A New Anthology: ‘The Best of Archy and Mehitabel’

Alfred A. Knopf today published “The Best of Archy and Mehitabel,” a new anthology of Don Marquis’ popular Archy and Mehitabel poems and sketches.

The new hardback is an abridged version of “the lives and times of archy and mehitabel,” first published in 1940 by Doubleday, Doran, Marquis’ longtime publisher. Doubleday and Knopf are both part of the Random House publishing group.

“The Best of Archy and Mehitabel”sells for $13.50 ($15.95 in Canada) and is part of the Pocket Poets series from Knopf’s Everyman’s Library imprint.
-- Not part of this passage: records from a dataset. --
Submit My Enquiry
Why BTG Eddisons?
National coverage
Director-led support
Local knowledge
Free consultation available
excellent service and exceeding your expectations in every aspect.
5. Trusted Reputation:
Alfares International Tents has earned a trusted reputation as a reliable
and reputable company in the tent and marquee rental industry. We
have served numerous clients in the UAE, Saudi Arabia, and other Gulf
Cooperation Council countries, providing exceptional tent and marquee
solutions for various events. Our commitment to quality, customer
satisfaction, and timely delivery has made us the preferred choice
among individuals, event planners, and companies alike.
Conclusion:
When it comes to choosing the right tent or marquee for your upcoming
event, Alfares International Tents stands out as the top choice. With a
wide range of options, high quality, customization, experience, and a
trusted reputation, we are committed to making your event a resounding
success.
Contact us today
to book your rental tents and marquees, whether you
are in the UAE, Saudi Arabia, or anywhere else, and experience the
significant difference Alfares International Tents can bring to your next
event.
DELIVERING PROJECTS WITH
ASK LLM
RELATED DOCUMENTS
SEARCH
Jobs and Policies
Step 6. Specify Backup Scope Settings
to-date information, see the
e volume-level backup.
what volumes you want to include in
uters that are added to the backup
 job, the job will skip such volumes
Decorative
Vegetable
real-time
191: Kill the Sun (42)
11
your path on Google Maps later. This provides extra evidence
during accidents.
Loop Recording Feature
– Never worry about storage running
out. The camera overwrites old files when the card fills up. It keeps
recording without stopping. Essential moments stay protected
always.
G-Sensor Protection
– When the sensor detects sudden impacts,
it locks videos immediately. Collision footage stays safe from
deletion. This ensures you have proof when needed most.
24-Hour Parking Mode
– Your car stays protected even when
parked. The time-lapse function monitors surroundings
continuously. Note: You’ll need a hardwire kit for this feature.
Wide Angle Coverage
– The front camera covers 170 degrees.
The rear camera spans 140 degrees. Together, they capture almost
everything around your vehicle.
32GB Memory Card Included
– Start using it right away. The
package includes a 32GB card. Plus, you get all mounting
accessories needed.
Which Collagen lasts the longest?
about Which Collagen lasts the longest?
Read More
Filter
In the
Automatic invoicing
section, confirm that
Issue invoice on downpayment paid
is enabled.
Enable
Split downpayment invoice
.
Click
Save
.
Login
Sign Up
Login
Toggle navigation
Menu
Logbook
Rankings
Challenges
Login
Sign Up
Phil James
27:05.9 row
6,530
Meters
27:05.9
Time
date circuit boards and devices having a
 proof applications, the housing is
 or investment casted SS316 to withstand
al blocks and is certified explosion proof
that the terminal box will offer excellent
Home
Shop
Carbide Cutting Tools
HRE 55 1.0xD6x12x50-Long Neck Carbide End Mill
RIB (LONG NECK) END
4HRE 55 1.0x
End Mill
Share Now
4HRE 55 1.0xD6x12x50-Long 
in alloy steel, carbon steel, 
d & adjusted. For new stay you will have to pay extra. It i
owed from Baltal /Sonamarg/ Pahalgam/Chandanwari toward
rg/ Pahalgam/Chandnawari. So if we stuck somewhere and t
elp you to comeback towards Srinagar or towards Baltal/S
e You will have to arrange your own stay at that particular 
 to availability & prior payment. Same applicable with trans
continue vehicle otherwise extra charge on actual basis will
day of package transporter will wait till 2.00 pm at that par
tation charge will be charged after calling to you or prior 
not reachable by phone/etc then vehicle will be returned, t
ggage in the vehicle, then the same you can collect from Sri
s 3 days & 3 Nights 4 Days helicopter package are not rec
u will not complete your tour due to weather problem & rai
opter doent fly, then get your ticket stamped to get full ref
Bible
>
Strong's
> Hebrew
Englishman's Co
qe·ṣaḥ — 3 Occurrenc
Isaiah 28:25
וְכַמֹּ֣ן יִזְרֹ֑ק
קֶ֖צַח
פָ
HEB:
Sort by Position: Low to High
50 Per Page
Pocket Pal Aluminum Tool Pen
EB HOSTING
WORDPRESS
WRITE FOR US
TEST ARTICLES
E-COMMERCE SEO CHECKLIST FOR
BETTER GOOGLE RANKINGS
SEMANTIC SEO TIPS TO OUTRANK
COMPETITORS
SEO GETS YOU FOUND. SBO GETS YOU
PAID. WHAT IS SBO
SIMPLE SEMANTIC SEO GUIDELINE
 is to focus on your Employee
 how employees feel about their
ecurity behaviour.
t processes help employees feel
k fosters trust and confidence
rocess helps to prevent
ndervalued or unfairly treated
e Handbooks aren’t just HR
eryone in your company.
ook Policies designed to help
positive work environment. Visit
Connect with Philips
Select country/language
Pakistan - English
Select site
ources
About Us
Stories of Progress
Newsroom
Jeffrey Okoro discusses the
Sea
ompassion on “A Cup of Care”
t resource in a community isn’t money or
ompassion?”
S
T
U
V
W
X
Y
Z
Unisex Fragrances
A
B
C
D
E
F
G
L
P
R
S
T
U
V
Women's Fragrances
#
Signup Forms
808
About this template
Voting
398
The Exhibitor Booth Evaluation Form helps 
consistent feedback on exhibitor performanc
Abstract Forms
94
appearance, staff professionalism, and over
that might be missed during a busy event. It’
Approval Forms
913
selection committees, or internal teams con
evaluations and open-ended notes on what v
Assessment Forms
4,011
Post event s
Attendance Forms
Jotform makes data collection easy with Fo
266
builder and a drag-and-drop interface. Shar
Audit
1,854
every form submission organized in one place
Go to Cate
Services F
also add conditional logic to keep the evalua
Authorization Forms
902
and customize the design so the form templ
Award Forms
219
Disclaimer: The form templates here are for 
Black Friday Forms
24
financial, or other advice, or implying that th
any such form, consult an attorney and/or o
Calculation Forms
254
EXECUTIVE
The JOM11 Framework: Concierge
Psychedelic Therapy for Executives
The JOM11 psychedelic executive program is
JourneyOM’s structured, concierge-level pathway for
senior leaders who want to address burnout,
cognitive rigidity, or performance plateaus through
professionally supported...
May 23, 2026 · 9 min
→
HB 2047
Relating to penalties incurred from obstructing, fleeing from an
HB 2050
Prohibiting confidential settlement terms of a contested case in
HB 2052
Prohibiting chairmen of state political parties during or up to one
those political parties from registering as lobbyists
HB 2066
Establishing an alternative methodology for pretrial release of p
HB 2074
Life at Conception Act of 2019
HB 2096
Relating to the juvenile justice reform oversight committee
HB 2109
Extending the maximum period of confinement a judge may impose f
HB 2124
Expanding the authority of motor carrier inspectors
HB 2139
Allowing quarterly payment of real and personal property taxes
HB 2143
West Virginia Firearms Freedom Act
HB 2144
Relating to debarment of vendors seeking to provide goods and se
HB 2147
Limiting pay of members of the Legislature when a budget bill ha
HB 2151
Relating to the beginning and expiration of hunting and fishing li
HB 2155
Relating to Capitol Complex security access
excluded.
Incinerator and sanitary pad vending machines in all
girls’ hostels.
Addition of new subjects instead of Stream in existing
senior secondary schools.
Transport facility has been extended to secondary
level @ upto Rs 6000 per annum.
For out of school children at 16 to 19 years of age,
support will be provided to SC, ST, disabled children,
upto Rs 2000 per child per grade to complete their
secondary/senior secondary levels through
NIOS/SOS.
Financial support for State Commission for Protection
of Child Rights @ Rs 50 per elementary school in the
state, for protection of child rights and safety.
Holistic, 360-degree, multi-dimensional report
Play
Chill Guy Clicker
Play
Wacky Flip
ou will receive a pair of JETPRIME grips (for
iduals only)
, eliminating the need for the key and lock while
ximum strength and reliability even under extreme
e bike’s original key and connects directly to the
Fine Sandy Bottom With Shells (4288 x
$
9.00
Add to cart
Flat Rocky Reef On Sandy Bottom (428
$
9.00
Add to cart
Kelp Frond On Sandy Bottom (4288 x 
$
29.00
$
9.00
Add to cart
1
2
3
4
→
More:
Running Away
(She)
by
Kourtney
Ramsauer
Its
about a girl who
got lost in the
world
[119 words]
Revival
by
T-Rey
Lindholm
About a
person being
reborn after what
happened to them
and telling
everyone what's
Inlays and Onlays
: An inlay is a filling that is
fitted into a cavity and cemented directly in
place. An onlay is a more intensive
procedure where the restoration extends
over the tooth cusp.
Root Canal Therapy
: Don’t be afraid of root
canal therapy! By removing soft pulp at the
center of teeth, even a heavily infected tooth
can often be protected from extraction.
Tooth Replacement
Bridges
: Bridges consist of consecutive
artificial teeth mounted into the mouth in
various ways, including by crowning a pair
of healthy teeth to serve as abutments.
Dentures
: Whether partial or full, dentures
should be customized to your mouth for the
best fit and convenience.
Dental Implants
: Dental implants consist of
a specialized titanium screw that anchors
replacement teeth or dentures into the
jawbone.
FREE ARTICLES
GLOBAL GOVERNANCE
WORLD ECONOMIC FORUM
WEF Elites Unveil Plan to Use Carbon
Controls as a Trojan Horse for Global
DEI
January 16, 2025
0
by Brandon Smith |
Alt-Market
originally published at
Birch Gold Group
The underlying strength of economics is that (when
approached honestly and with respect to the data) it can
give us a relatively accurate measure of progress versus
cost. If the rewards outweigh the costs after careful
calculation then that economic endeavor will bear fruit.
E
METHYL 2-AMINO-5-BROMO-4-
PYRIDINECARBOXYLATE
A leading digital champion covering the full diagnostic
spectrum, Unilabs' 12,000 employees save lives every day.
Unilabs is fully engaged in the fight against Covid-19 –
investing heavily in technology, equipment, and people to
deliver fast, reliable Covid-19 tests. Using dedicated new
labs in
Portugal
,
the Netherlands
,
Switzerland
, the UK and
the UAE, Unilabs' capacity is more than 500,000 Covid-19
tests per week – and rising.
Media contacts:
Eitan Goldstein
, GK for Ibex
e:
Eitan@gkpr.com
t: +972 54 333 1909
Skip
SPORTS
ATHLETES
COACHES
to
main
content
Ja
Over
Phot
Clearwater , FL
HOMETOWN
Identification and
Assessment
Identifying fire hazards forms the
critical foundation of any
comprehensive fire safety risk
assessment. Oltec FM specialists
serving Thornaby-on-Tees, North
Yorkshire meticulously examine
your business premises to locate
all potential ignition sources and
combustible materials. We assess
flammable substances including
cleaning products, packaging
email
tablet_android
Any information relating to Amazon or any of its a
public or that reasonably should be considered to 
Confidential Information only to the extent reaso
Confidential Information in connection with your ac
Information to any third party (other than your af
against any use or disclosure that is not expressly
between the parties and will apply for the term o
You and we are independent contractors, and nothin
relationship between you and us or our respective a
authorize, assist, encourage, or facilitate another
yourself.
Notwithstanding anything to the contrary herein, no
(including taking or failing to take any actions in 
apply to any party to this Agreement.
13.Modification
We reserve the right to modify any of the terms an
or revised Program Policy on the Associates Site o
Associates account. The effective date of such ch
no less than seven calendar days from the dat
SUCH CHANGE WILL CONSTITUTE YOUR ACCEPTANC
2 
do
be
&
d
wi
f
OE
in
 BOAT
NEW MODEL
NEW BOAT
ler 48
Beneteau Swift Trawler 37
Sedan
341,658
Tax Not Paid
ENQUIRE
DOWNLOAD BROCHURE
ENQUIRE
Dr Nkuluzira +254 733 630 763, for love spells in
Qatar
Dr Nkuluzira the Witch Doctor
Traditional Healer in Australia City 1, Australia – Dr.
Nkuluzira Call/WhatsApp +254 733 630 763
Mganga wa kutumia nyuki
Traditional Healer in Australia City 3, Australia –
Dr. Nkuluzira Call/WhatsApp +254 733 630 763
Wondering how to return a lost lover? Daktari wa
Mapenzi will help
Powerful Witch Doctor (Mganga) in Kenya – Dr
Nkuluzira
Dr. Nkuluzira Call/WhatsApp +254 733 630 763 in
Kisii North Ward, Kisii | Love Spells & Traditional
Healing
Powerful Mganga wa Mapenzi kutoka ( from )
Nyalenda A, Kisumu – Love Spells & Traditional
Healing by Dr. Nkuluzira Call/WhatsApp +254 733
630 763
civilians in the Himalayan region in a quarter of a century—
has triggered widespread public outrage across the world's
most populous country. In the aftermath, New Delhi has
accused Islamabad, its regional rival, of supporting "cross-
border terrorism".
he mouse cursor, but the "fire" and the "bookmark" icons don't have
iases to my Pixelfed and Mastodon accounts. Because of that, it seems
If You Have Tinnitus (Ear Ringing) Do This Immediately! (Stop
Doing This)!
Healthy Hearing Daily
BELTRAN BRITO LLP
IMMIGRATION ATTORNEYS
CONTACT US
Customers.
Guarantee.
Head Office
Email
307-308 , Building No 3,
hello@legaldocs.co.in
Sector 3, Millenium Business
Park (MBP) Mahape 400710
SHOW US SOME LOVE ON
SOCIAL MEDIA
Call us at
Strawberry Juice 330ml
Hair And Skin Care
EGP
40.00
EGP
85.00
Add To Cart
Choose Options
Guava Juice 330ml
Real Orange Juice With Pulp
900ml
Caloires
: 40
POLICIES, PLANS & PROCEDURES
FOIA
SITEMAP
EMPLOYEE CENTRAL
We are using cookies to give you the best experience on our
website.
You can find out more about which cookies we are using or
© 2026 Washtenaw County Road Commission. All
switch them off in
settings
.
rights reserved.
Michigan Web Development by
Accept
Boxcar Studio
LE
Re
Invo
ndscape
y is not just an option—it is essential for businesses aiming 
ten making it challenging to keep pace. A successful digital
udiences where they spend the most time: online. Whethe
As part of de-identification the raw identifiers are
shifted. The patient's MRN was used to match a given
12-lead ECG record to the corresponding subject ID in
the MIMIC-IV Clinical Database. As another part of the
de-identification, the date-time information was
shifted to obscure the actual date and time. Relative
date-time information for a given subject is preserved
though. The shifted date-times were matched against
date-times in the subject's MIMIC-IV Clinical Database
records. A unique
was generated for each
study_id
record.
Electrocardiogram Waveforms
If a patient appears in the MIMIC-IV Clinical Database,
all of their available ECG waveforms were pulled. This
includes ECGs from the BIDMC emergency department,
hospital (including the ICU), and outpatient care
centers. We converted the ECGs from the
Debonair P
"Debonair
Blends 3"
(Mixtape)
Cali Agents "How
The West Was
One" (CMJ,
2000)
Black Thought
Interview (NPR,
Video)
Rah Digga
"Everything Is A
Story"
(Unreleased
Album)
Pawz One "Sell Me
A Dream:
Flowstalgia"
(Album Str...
The book has 256 pages, measures 4 1/8 by 6 1/4 inches, and includes George Herriman’s beloved cartoon illustrations and E.B. White’s introduction to the 1950 edition of “the lives and times of archy and mehitabel.”

“The best of Archy and Mehitabel” appears 100 years after Marquis’ first book was published. Marquis was a reporter and copy editor at the Brooklyn Daily Eagle in 1911 when the Eagle published a history of the Brooklyn State Militia’s 14th Regiment on the 50th anniversary of its formation at the start of the Civil War. Marquis and a co-worker at the Eagle compiled the volume, which was privately printed and distributed at a reunion of regiment survivors.

Unlike other recent anthologies that contain new works — Michael Sims’ “The Annotated Archy and Mehitabel” in 2006 and Jeff Adams’ “archyology” series, published in 1996 and 1998 — “The Best of Archy and Mehitabel” is an abridgment of the 1950 edition of “the lives and times,” which itself was an abridgment of the three Archy books published during Don Marquis’ lifetime: “archy and mehitabel” (1927), “archys life of mehitabel” (1933) and “archy does his part” (1935).

The new book includes 65 sketches and poems, a third less than “the lives and times.” But even if this new book doesn’t contain every single gem from the original “archy and mehitabel,” fans will be grateful that Don’s publisher finally saw fit to set these classic poems and sketches in new type for the first time in 51 years. It gets painful to pick up a recent, reprinted paperback copy of “archy and mehitabel” and try to read through type that had degraded into inky smudges in the decades since it was last typeset in 1960.

Also notable: This new edition marks the first hardback edition of Archy material from Don’s publisher in more than 30 years.